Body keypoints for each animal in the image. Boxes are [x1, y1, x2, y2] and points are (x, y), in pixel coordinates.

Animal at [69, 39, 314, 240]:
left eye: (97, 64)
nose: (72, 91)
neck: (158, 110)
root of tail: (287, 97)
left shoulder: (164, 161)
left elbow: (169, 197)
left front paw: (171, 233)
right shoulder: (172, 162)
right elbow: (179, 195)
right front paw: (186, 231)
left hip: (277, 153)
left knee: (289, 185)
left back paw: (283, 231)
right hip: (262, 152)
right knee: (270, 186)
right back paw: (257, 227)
==
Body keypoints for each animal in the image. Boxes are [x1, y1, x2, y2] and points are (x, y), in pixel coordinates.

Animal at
==
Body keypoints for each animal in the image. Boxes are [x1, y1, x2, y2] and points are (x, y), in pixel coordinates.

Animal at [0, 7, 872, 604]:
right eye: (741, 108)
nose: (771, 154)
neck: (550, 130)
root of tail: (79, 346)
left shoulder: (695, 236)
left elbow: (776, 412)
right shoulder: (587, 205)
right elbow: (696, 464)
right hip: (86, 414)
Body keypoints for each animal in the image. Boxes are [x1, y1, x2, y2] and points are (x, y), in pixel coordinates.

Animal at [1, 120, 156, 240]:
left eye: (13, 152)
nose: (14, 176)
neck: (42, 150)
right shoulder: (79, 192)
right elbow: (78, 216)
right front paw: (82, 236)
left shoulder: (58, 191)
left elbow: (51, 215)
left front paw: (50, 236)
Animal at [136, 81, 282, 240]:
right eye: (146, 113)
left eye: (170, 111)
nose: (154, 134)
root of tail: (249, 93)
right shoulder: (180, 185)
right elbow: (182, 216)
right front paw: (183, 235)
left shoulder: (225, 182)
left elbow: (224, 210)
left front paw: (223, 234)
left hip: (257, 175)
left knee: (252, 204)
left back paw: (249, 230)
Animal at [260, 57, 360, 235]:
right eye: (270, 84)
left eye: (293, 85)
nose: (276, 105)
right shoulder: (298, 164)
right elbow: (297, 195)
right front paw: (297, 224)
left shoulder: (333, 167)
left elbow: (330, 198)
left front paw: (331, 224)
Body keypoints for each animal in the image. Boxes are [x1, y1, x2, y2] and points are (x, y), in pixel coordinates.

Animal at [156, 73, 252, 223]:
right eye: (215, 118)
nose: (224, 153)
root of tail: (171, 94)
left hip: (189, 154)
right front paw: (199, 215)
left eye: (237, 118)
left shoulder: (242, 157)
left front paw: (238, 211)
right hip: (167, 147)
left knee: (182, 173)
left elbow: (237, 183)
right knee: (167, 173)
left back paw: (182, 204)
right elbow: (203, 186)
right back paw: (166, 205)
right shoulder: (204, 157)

> [Your instructions]:
From the records above, extract exactly and only the lines that begin at the line with "right hip: (86, 414)" and stop after the line with "left elbow: (51, 215)".

> [Task answer]:
right hip: (86, 414)
Body keypoints for each animal in the image. Boxes are [x1, y1, x2, y2] and points are (x, y), in pixel coordinates.

Animal at [1, 120, 156, 240]:
left eye: (13, 152)
nose: (14, 176)
neck: (42, 150)
right shoulder: (79, 192)
right elbow: (78, 216)
right front paw: (82, 236)
left shoulder: (58, 191)
left elbow: (51, 215)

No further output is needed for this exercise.